Answered by Bobby Newman, PhD, BCBA
Room to Grow
Past-President of ASAT/Advisory Board Member

Unfortunately, this is a common dilemma. The good news is that this problem can be addressed. The bad news is that it means really looking at how you’re teaching, and possibly making some changes. Let’s first agree upon some vocabulary in everyday language:

  1. ACQUISITION: the learning of the new skills and concepts.
  2. STIMULUS GENERALIZATION: learning to perform a skill under different conditions.
  3. MAINTENANCE: the continued performance of the skill after the formal, intensive teaching period has ended.

From your description, your son is doing fine during the acquisition phase. But is he really acquiring the skills? A common problem is that the acquisition phase is conducted far too narrowly. Given a receptive program, for example, do you and your therapists always say “touch,” as opposed to “give me” or “point to” or “show me” or “which is,” or some other phrasing? Do you always use the same stimuli (for example, always using colored construction paper for color ID)? If we have always taught using colored paper, it is very difficult for the student when we ask him, for example, the color of a toy car. If he has always heard “what is your name?,” it is then not surprising if he cannot answer “what is your first name?” Teaching needs to be precisely structured but not so limited that generalization becomes impossible. Some people call this “loose teaching.” As simple as it sounds, it can be very difficult—most people need to be taught how to loosely teach. But it’s worth the effort. You get what you teach.

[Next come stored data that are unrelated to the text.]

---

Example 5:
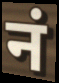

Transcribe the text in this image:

नंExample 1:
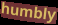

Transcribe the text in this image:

humbly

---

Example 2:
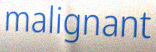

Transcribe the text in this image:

malignant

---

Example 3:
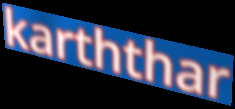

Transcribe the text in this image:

karththar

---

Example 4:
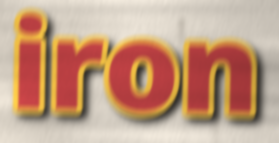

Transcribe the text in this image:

iron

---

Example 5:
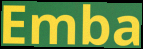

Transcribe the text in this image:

EmbaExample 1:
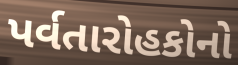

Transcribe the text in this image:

પર્વતારોહકોનો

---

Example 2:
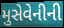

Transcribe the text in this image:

મુસેવેનીની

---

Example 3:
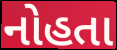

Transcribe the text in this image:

નોહતા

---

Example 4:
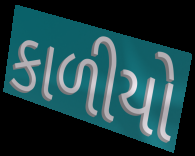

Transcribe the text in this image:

કાળીયો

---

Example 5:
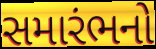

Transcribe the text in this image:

સમારંભનોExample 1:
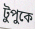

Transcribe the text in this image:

টুপুকে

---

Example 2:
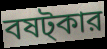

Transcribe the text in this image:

বষট্কার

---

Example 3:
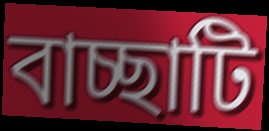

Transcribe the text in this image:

বাচ্ছাটি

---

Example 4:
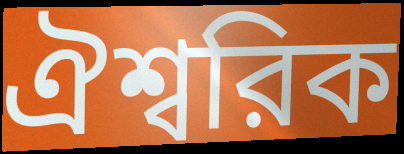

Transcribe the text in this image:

ঐশ্বরিক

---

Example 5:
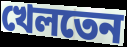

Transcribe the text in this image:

খেলতেনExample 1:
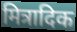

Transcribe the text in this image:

मित्रादिक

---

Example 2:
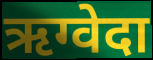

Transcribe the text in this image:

ऋग्वेदा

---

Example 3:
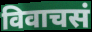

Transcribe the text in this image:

विवाचसं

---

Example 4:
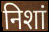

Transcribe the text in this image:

निशां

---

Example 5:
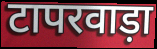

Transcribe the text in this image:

टापरवाड़ाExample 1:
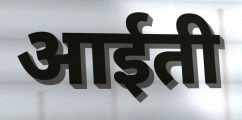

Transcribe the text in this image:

आईती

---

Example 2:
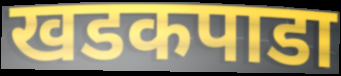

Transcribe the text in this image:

खडकपाडा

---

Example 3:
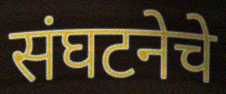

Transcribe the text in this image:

संघटनेचे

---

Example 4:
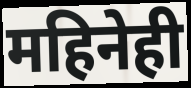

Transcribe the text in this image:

महिनेही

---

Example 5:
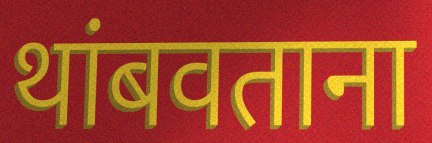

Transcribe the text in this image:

थांबवताना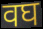
वघ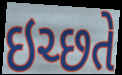
ઇચ્છતે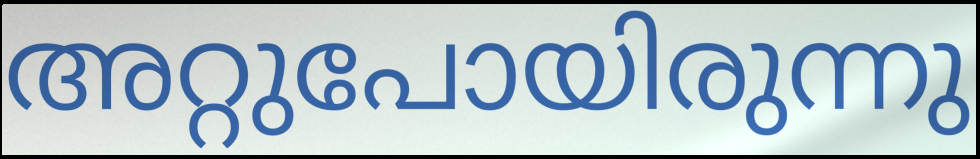
അറ്റുപോയിരുന്നു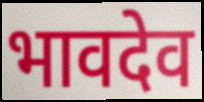
भावदेव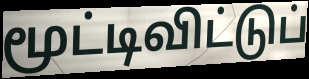
மூட்டிவிட்டுப்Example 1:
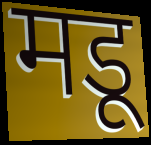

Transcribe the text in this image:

मडू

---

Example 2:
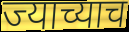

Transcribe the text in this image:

ज्याच्याच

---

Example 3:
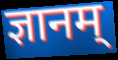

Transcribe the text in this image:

ज्ञानम्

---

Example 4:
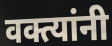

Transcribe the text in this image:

वक्त्यांनी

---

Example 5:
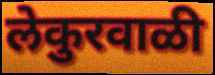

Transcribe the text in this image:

लेकुरवाळी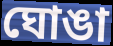
ঘোঙা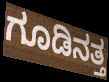
ಗೂಡಿನತ್ತ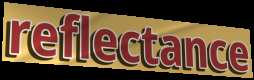
reflectanceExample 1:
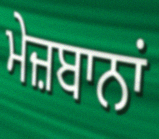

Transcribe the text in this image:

ਮੇਜ਼ਬਾਨਾਂ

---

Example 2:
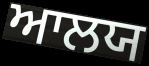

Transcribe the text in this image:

ਆਲਯ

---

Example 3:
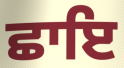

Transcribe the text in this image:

How then, can we encourage generalization? Basically, we are looking at the “Dr. Seuss” school of teaching: do it in a box and with a fox, in a house and with a mouse, etc. Vary where you do your teaching. Vary phrasings to make sure that you hit the common ways that people speak (e.g., “hi,” “how are ya,” “hello,” “how ya doin’?”). Wear glasses, and don’t wear glasses. Practice skills in the morning and in the evening, in the house and in the car. Some schools and programs prefer to do generalization training from the very beginning, by varying instructions and stimuli from the beginning. Others use precise and consistent phrasing and stimuli first, and then conditions are varied once mastery is achieved with the original phrasing and stimuli. You will find advocates of both approaches. Using the more limited stimuli strategy, you will probably see faster acquisition, but then you need to aggressively program for generalization. If you vary stimuli from the outset, you will probably see somewhat slower acquisition, but you will have the payoff of easier generalization. My own preference is to generalize from the beginning.

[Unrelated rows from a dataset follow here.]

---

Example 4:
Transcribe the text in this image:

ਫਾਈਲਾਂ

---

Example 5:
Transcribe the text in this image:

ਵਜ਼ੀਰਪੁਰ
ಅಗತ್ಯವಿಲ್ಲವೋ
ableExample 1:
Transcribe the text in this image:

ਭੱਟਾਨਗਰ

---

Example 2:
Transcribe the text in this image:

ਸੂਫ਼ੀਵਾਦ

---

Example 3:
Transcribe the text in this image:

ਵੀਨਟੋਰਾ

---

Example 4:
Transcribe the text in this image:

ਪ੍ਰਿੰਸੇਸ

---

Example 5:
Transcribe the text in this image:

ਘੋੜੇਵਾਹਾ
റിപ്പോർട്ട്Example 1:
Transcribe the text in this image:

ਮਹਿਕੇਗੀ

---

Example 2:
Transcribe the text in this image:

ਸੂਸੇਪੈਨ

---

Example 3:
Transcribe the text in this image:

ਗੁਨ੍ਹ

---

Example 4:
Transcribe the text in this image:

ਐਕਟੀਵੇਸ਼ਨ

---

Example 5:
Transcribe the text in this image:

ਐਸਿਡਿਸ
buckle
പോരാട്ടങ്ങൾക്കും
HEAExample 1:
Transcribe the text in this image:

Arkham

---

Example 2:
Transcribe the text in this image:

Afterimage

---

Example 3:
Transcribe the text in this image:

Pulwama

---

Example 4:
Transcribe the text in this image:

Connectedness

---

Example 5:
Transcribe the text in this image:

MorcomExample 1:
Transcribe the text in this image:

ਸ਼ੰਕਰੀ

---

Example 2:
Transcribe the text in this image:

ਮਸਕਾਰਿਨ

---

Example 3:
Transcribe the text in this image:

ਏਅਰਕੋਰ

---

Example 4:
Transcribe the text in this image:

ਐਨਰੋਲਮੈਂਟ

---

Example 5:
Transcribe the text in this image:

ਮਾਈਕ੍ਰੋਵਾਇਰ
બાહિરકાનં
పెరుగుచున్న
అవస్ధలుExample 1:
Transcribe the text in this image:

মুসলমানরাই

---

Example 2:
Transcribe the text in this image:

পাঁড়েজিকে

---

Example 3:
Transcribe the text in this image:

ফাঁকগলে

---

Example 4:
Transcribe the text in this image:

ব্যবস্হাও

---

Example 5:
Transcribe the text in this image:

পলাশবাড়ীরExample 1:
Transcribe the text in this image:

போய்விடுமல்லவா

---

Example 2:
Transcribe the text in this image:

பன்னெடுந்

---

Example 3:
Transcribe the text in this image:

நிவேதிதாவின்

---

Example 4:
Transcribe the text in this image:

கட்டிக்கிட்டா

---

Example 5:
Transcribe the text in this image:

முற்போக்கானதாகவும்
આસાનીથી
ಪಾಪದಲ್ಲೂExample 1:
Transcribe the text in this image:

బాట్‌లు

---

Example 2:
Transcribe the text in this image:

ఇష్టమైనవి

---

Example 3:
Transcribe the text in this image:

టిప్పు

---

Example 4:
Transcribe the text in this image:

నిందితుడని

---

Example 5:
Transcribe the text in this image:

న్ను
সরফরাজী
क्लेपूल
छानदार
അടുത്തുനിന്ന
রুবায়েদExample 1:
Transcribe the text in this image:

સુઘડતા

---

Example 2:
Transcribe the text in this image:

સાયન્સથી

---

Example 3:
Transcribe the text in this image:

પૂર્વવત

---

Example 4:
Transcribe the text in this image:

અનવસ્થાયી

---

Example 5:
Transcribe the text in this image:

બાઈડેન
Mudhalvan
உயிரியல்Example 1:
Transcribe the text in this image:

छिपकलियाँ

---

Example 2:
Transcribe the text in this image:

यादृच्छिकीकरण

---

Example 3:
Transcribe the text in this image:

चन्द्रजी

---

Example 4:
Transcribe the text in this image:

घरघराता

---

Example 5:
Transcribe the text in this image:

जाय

For Maintenance, you need to follow a similar plan. Remember that with children who have autism, we must consciously plan to help the child acquire, generalize and maintain skills. If you want to continue seeing a skill, it must be practiced. Too many programs focus only on the most current step (e.g., “touch your belly”) and fail to continue practice on the previously learned steps. Where I come from, each teaching session includes a block of the new step (“isolated”), and a block of all the previously mastered steps (“randomized”). Even when the full program is learned, we return to it periodically for a practice session, or we incorporate the skill into new activities (e.g., working on mastered body parts in a “Simon Says” game).

Also remember that you need to work on concepts, and not just responses. When doing body part ID, for example, don’t always ask the child to touch his nose. Ask him to touch his nose, your nose, the nose of a doll, the nose of a stuffed animal, etc. We want your son to know what noses are and not just think that the bump on his face is named nose.

Citation for this article:

Newman, B. (2002). Clinical Corner: Maintaining skills. Science in Autism Treatment, 4(1), 7.